_Items from a dataset_:

# # #

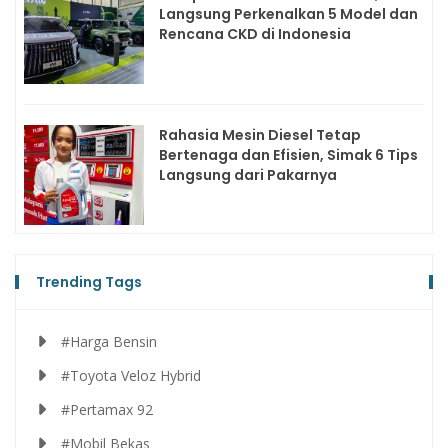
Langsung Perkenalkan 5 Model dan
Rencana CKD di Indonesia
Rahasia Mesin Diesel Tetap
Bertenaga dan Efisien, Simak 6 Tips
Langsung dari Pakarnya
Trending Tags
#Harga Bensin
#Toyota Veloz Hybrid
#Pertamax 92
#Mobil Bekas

# # #

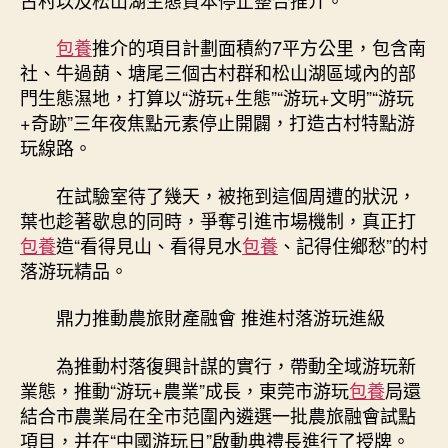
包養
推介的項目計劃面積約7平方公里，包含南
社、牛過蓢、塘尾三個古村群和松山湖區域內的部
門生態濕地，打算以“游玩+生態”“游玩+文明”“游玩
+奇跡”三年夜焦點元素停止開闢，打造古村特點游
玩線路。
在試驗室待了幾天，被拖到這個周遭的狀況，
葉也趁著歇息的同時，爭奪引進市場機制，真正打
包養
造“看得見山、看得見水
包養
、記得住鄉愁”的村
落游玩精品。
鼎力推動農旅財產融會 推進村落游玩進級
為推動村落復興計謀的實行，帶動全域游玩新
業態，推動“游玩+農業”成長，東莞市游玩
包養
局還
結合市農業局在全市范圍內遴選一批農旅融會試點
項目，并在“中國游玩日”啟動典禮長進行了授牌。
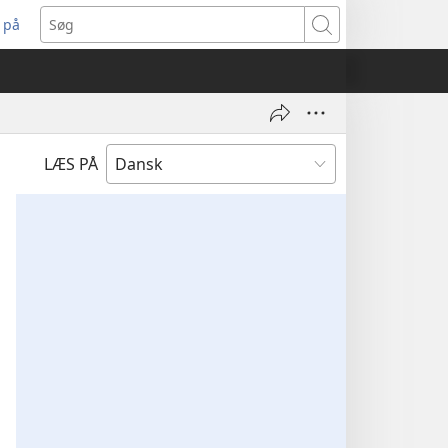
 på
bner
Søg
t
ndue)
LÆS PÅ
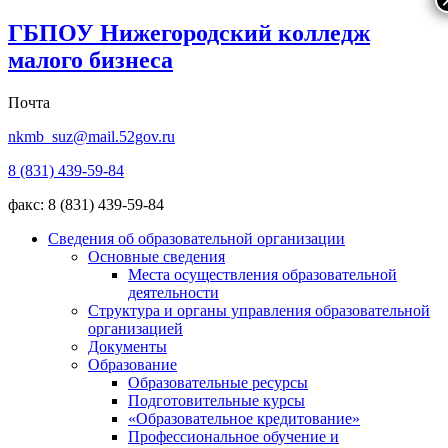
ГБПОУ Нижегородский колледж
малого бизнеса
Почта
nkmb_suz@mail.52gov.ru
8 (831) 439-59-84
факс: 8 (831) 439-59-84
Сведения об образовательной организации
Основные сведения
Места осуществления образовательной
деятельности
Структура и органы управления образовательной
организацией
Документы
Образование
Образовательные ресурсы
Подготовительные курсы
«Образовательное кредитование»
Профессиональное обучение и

# # #

_PROBLEM STATEMENT_:
Because only one stretch of the records is wanted, please output the lines from the one holding "為推動村落復興計謀的實行，帶動全域游玩新" through the one holding "Подготовительные курсы" exactly, both included, and leave every picture out.

_WORKED SOLUTION_:
為推動村落復興計謀的實行，帶動全域游玩新
業態，推動“游玩+農業”成長，東莞市游玩
包養
局還
結合市農業局在全市范圍內遴選一批農旅融會試點
項目，并在“中國游玩日”啟動典禮長進行了授牌。
 på
bner
Søg
t
ndue)
LÆS PÅ
ГБПОУ Нижегородский колледж
малого бизнеса
Почта
nkmb_suz@mail.52gov.ru
8 (831) 439-59-84
факс: 8 (831) 439-59-84
Сведения об образовательной организации
Основные сведения
Места осуществления образовательной
деятельности
Структура и органы управления образовательной
организацией
Документы
Образование
Образовательные ресурсы
Подготовительные курсы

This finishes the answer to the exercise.